The Software Purist |

CAT | Intel Threading-Building Blocks

This is a post I decided to migrate from my old blog and ultimately removed from my old blog.  Hopefully you will find the information useful:

I spent a little time reviewing threading technologies. OpenMP is the option that gets the most attention, because it’s an open standard and is the most likely to stick around. However, in my review, I stumbled upon Intel Threading-Building Blocks, and I have to say it’s a better option, despite being a commercial library. Here’s a head-to-head comparison from my PoV:

1) Compiler support: OpenMP uses pragmas, so it needs explicit compiler support, although most of the newer compilers support it. TBB is a portable library, so it can be built and added for older compilers. As Stroustrop says, it’s better to have something added as a library rather than keywords and compiler directives, because it opens up possibilities. Advantage: TBB.
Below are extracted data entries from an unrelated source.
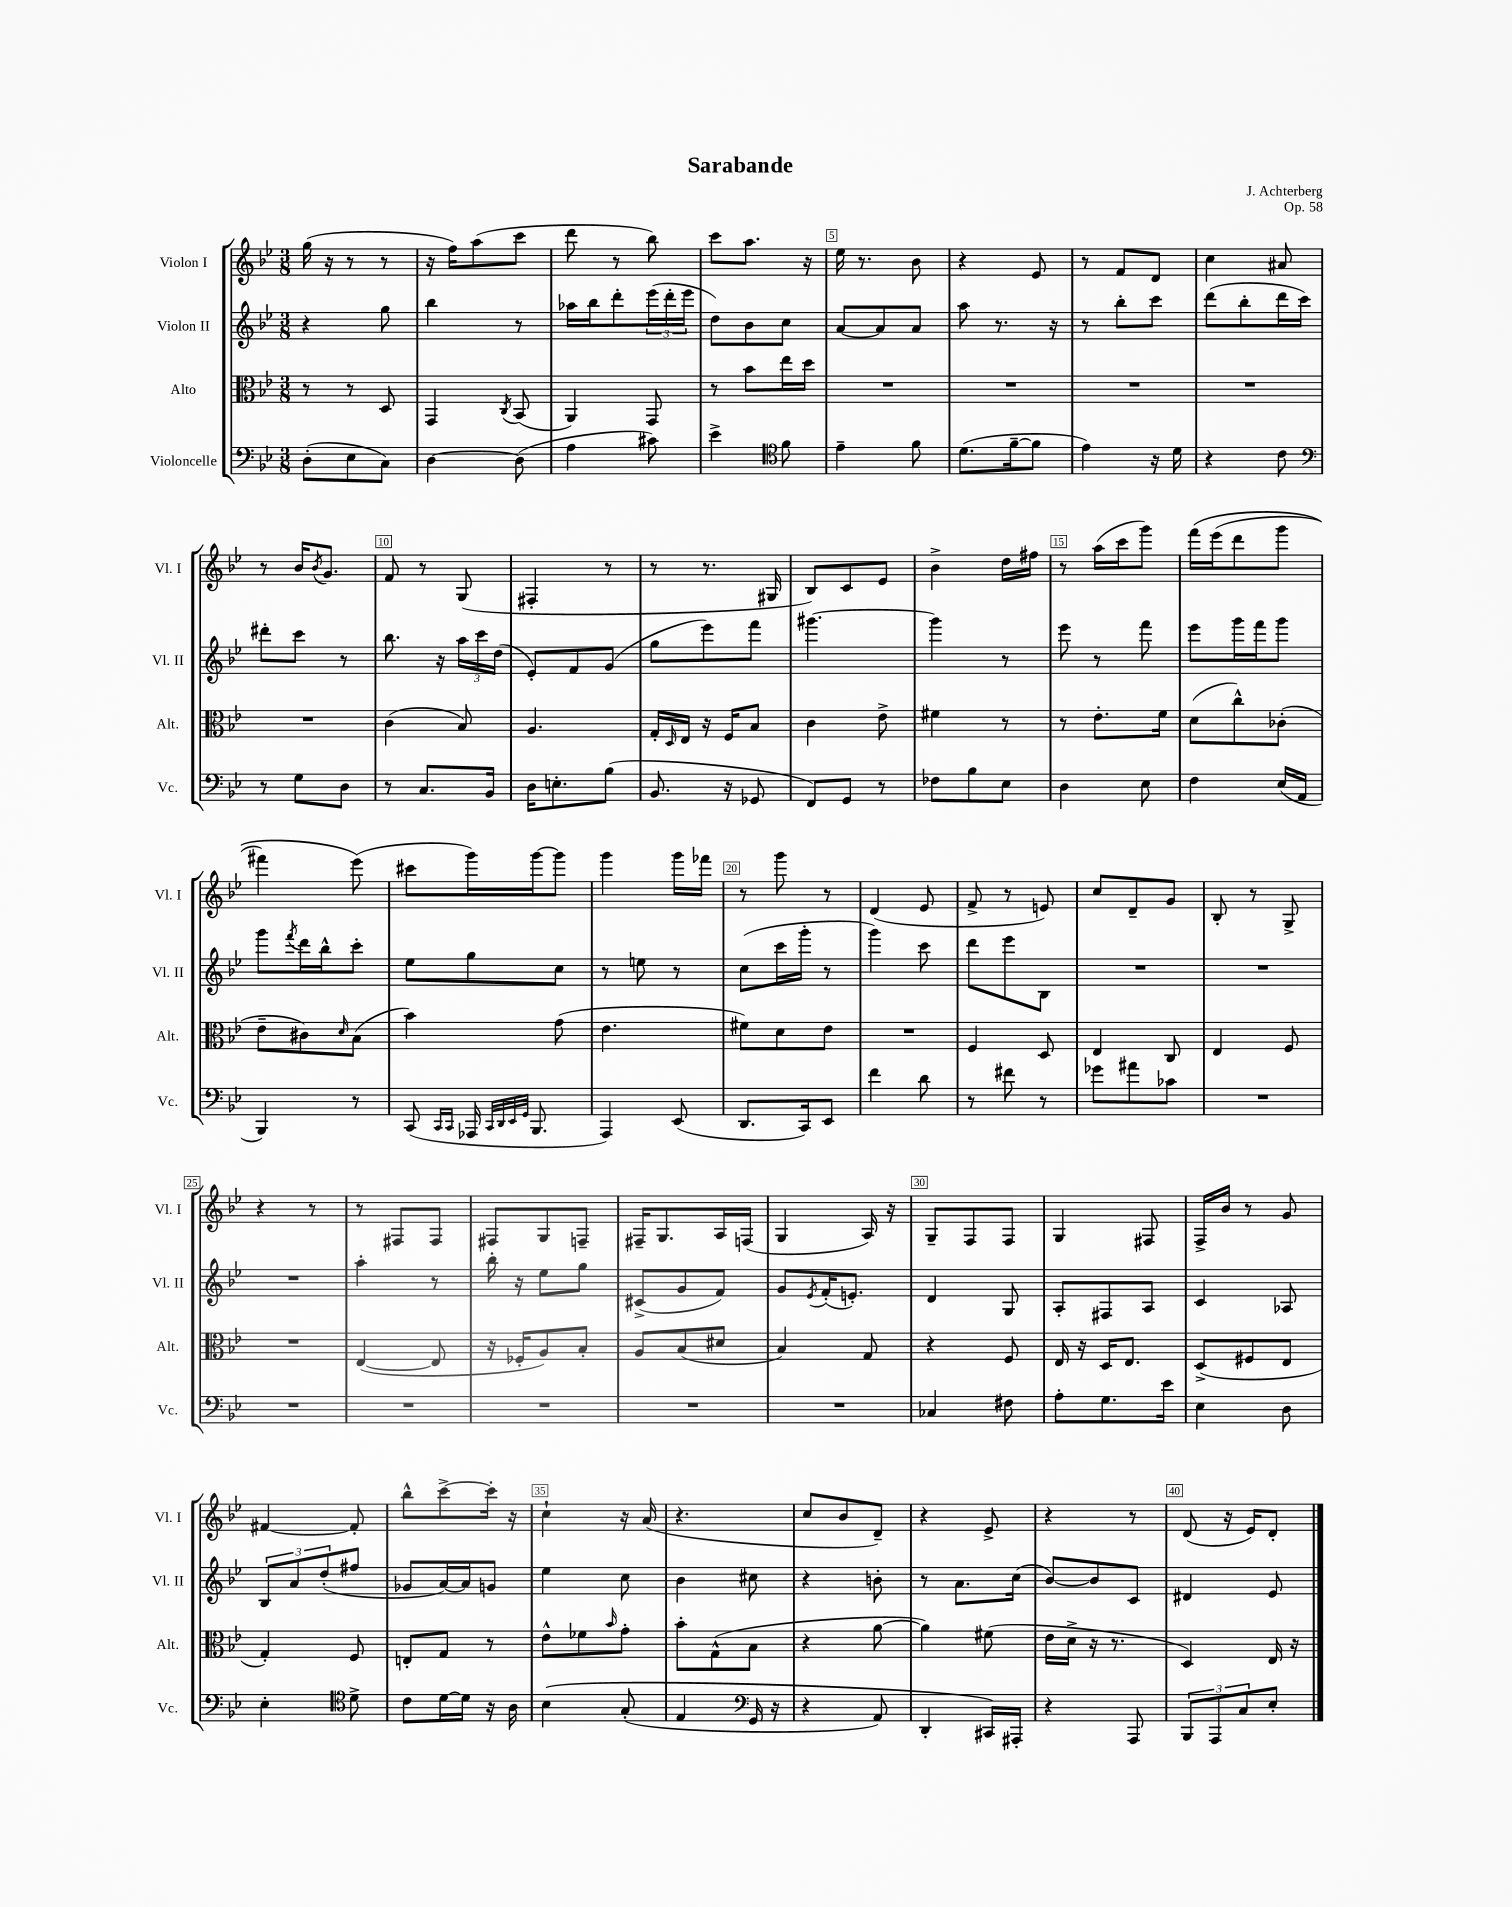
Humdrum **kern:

**kern	**kern	**kern	**kern
*staff4	*staff3	*staff2	*staff1
*clefF4	*clefC3	*clefG2	*clefG2
*k[b-e-]	*k[b-e-]	*k[b-e-]	*k[b-e-]
*M3/8	*M3/8	*M3/8	*M3/8
(8D'\L	8r	4r	(16gg\
.	.	.	16r
8E-\	8r	.	8r
8C\J)	8D/	8gg\	8r
=	=	=	=
[4D\	4GG/	4bb-\	16r
.	.	.	16ff\LK)
.	.	.	(8aa\
.	8qC/	.	.
(8D\]	(8BB-/	8r	8ccc\J
=	=	=	=
4A\	4AA/)	16aa-\LL	8ddd\
.	.	16bb-\J	.
.	.	8ddd'\	8r
8c#\)	8GG/	(24eee-\L	8bb-\)
.	.	24ddd'\	.
.	.	24eee-\JJ	.
=	=	=	=
4e-^\	8r	8dd\L)	8ccc\L
.	8b-\L	8b-\	8.aa\J
*clefC4	*	*	*
8f\	16ee-\L	8cc\J	.
.	16dd\JJ	.	16r
=	=	=	=
4e-~\	4.r	[8a/L	16ee-\
.	.	.	8.r
.	.	8a/]	.
8f\	.	8a/J	8b-\
=	=	=	=
(8.d\L	4.r	8aa\	4r
.	.	8.r	.
[16f~\k	.	.	.
8f\]J	.	.	8e-/
.	.	16r	.
=	=	=	=
4e-\)	4.r	8r	8r
.	.	8bb-'\L	8f/L
16r	.	8ccc\J	8d/J
16d\	.	.	.
=	=	=	=
4r	4.r	(8ddd\L	4cc\
.	.	8bb-'\	.
8c\	.	16ddd\L	8a#/
.	.	16ccc\JJ)	.
=	=	=	=
*clefF4	*	*	*
8r	4.r	8ddd#'\L	8r
8G\L	.	8ccc\J	16b-/LK
.	.	.	8qb-/
.	.	.	8.g/J
8D\J	.	8r	.
=	=	=	=
8r	(4c\	8.bb-\	8f/
8.C/L	.	.	8r
.	.	16r	.
.	8B-/)	24aa\LL	(8G/
.	.	24ccc\	.
16BB-/Jk	.	.	.
.	.	(24dd\JJ	.
=	=	=	=
16D\LK	4.A/	8e-'/L)	4F#'/
8.E'\	.	.	.
.	.	8f/	.
(8B-\J	.	(8g/J	8r
=	=	=	=
8.BB-/	16G'/LL	8gg\L	8r
.	16qqD/	.	.
.	16E-/JJ	.	.
.	16r	8eee-\)	8.r
16r	16F/LK	.	.
8GG-/	8B-/J	8fff\J	.
.	.	.	16G#/
=	=	=	=
8FF/L)	4c\	[4.ggg#\	8B-/L)
8GG/J	.	.	8c/
8r	8e-^\	.	8e-/J
=	=	=	=
8F-\L	4f#\	4ggg#\]	4b-^\
8B-\	.	.	.
8E-\J	8r	8r	16dd\LL
.	.	.	16ff#\JJ
=	=	=	=
4D\	8r	8eee-\	8r
.	8.e-'\L	8r	(16aa\LL
.	.	.	16ccc\J
8E-\	.	8fff\	8ggg\J)
.	16f\Jk	.	.
=	=	=	=
4F\	(8d\L	8eee-\L	&(16fff\LL
.	.	.	(16eee-\J
.	8cc^^\)	16ggg\L	8ddd\
.	.	16fff\J	.
(16E-/LL	(8c-'\J	8ggg\J	8ggg\J
16AA/JJ	.	.	.
=	=	=	=
4BBB-/)	8e-~\L	8ggg\L	4fff#\)
.	.	8qfff/	.
.	8c#\)	16ddd\L	.
.	.	16bb-^^\J	.
.	16qqd/	.	.
8r	(8B-\J	8ccc'\J	(8eee-\&)
=	=	=	=
(8CC/	4b-\)	8ee-\L	8ccc#\L
16qqCC/LL	.	.	.
16qqCC/JJ	.	.	.
16AAA-/	.	8gg\	16ggg\L)
32qqCC/LLL	.	.	.
32qqDD/	.	.	.
32qqEE-/	.	.	.
32qqGG/JJJ	.	.	.
8.BBB-/	.	.	[16ggg\J
.	(8g\	8cc\J	8ggg\]J
=	=	=	=
4AAA/)	4.e-\	8r	4ggg\
.	.	8ee\	.
(8EE-/	.	8r	16ggg\LL
.	.	.	16fff-\JJ
=	=	=	=
8.DD/L	8f#\L)	(8cc\L	8r
.	8d\	16ccc\L	8ggg\
16CC/k)	.	16ggg'\JJ	.
8EE-/J	8e-\J	8r	8r
=	=	=	=
4f\	4.r	4ggg\)	(4d/
8d\	.	8ccc\	8e-/
=	=	=	=
8r	4F/	8ddd\L	8f^/
8f#\	.	8eee-\	8r
8r	8D/	8B-\J	8e/)
=	=	=	=
8g-\L	4E-/	4.r	8cc/L
8a#\	.	.	8d~/
8c-\J	8C/	.	8g/J
=	=	=	=
4.r	4E-/	4.r	8B-'/
.	.	.	8r
.	8F/	.	8G^/
=	=	=	=
4.r	4.r	4.r	4r
.	.	.	8r
=	=	=	=
4.r	([4E-/	4aa'\	8r
.	.	.	8F#/L
.	8E-/]	8r	8F#/J
=	=	=	=
4.r	16r	16bb-'\	8F#/L
.	16F-'/LK	16r	.
.	8A/)	8ee-\L	8G/
.	8B-'/J	8gg\J	8F~/J
=	=	=	=
4.r	8A/L	(8c#^/L	16F#~/LK
.	.	.	8.G/
.	(8B-/	8g/	.
.	8d#/J	8f/J)	16A/L
.	.	.	(16F/JJ
=	=	=	=
4.r	4B-/)	8g/L	4G/
.	.	8qe-/	.
.	.	(16f'/K	.
.	.	8.e'/J)	.
.	8G/	.	16A/)
.	.	.	16r
=	=	=	=
4C-/	4r	4d/	8G~/L
.	.	.	8F/
8F#\	8F/	8G/	8F/J
=	=	=	=
8A'\L	16E-/	8A'/L	4G/
.	16r	.	.
8.G\	16D/LK	8F#/	.
.	8.E-/J	.	.
.	.	8A/J	8F#/
16e-\Jk	.	.	.
=	=	=	=
4E-\	(8D^/L	4c/	16F^/LL
.	.	.	16b-/JJ
.	8F#/	.	8r
8D\	8E-/J	8A-/	8g/
=	=	=	=
4E-'\	4G'/)	12B-/L	[4f#/
.	.	12a/	.
.	.	(12dd'/	.
*clefC4	*	*	*
8d^\	8F/	8ff#/J	8f#'/]
=	=	=	=
8c\L	8E'/L	8g-/L	8bb-^^\L
[16d\L	8G/J	[16a/L)	[8ccc^\
16d\]JJ	.	16a/]J	.
16r	8r	8g/J	16ccc'\]Jk
16A\	.	.	16r
=	=	=	=
&(4B-\	8e-^^\L	4ee-\	4cc`\
.	8f-\	.	.
.	16qqb-/	.	.
(8G'/	8g'\J	8cc\	16r
.	.	.	(16a/
=	=	=	=
4E-/	8b-'\L	4b-\	4.r
.	(8G^^\	.	.
*clefF4	*	*	*
16GG/	8B-\J	8cc#\	.
16r	.	.	.
=	=	=	=
4r	4r	4r	8cc/L
.	.	.	8b-/
8AA/)	[8a\	8b'\	8d~/J)
=	=	=	=
4DD'/	4a\])	8r	4r
.	.	8.a\L	.
16CC#/LL&)	(8f#\	.	8e-^/
16AAA#'/JJ	.	(16cc\Jk	.
=	=	=	=
4r	16e-\LL	[8b-/L)	4r
.	16d^\JJ	.	.
.	16r	8b-/]	.
.	8.r	.	.
8AAA/	.	8c/J	8r
=	=	=	=
12BBB-/L	4D/)	4d#/	(8d/
12AAA/	.	.	.
.	.	.	16r
12C/	.	.	.
.	.	.	16e-/LK)
8E-'/J	16E-/	8e-/	8d'/J
.	16r	.	.
==	==	==	==
*-	*-	*-	*-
2) Code clarity: In cases where OpenMP can be used, OpenMP involves very little work in modifying code if you have a parallelizable loop, for example. TBB involves functors, and while STL algorithms are nice, it’s also nice to have the ability to do things inline. I give OpenMP the edge, because in the best case, OpenMP is a little cleaner. In the worst case, TBB may be cleaner, but I’ll give this one to OpenMP. Advantage: OpenMP

3) C++ Support. OpenMP is clearly not targetted towards C++ programmers. It doesn’t support many important C++ constructs. TBB seems to support these better. The iterator support is quite important. I understand that OpenMP intends to be support C++ with the 3.0 spec, but it’s still quite lacking. Advantage: TBB

4) Concurrent containers. OpenMP has nothing for extra C++ support. TBB has a few concurrent containers and I believe there’s more in the next version. I can’t express how many times I would’ve parallelized a piece of code if I had something like concurrent_queue available. Major props, Intel. Huge Advantage: TBB

5) Exceptions. OpenMP has an issue where you throw an exception into an OpenMP thread and the behavior is undefined. This is not surprising, but they have no plans to correct this issue. This issue alone makes OpenMP unusable for production code, because there’s too much work to do to make OpenMP handle exceptions correctly. TBB states an intent to acknowledge exception handling and propagate the first exception. I believe it does this correctly. Advantage: TBB

Overall, as a C++ programmer, I think TBB wins on almost all aspects. Since it’s using threading underneath, it’s clear to me that you can achieve similar speed-ups with both. I believe TBB gives more opportunity for taking existing C++ code and making smaller modifications, while OpenMP would require you to “dumb down” your code to C level in order to take advantage of things. If you’re a C programmer, I don’t have any doubt, however, that you’d want to consider OpenMP. TBB is the C++-friendly version of OpenMP, as far as I’m concerned.